Daily Kos Open Science Thread
When the Southern European Observatory reported the discovery of "the most Earth-like planet" yet outside the solar system -- orbiting a red dwarf star named Gliese 581 -- DarkSyde posted about it on Daily Kos three days later, on April 28. Of course, he needed a shot of its surface, and so he asked me to jump in the spaceship equipped with the camera of my imagination.
In this artist’s conception courtesy of our own Karen Wehrstein, the sun would never move as seen from the surface of a tidally-locked world, but the sky is an ever-changing show greater than any on earth. Observational data and theoretical models suggest that stars like Gliese 581 might have a dynamic, granular surface and sport enormous starspots. It could be engulfed in perpetual solar storms, seen here as faint plasma arcs and visible surface flares. The star is shown as it might appear above a hypothetical waterworld’s horizon from just sunward of the terminator, distorted and dimmed through a blanket of CO2 five times thicker than our own atmosphere. With less than 7 million miles separating star and planet, Gliese’s solar wind easily plows through the planet’s (presumed) weak magnetic field and slams into the upper atmosphere to produce brilliant displays. Shimmering cascades of what on earth might be called colorful sprites, blue jets, and dazzling aurora mingle so completely with high, wispy clouds as to be virtually indistinguishable. Fat cumulus clouds hang low over the water eerily backlit by the brooding red-dwarf. One lone iceberg represents the assumed many which calve off from the great unseen ice-sheet dominating the planet’s dark side and drift slowly to their eventual destruction on global currents through a deep, planetary ocean of carbonated water. High overhead the barest hint of shorter wavelengths are scattered by the thick air, coloring the zenith a deep twilight blue.

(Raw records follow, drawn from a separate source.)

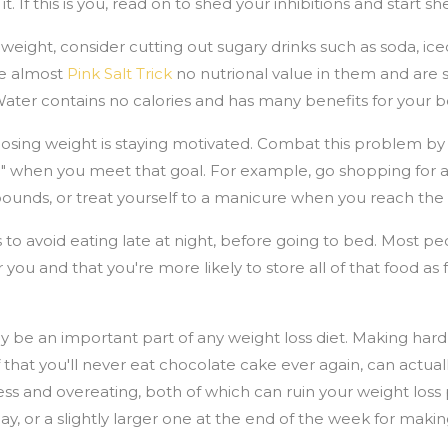
t. If this is you, read on to shed your inhibitions and start 
weight, consider cutting out sugary drinks such as soda, ic
ve almost
Pink Salt Trick
no nutrional value in them and are 
Water contains no calories and has many benefits for your b
losing weight is staying motivated. Combat this problem by 
n" when you meet that goal. For example, go shopping for a
en pounds, or treat yourself to a manicure when you reach t
s to avoid eating late at night, before going to bed. Most pe
r you and that you're more likely to store all of that food as fa
ly be an important part of any weight loss diet. Making hard
lf that you'll never eat chocolate cake ever again, can actu
ess and overeating, both of which can ruin your weight loss p
ay, or a slightly larger one at the end of the week for makin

Could life evolve in such an alien environment?
But that's only how the daylit half of the planet looks. Please, DarkSyde asked guiltily, half-hiding, could I do one of the night side, too?
He knows darn well what drives me. It's wondering, "What would that look like?"
But part of the fun of this work is the extracurricular activity. Let's pretend the watery planet has a breathable and not-too-cold atmosphere, and certain people are younger again, for this next picture -- triggered by my own comment to DarkSyde that the planet boasts the "galaxy's biggest skating rink."
Eerily lit by the brilliant auroras of a distant world, British ice-dance legends Jane Torvill and Christopher Dean perform their classic Olympic-gold-medal-winning routine to the music of Ravel's Bolero (video). No need to worry that they'll fall through the ice as it's scores of miles thick; however, they've had to undertake a gruelling regimen of extra conditioning to perform with their characteristic grace -- in gravity twice as strong as Earth's.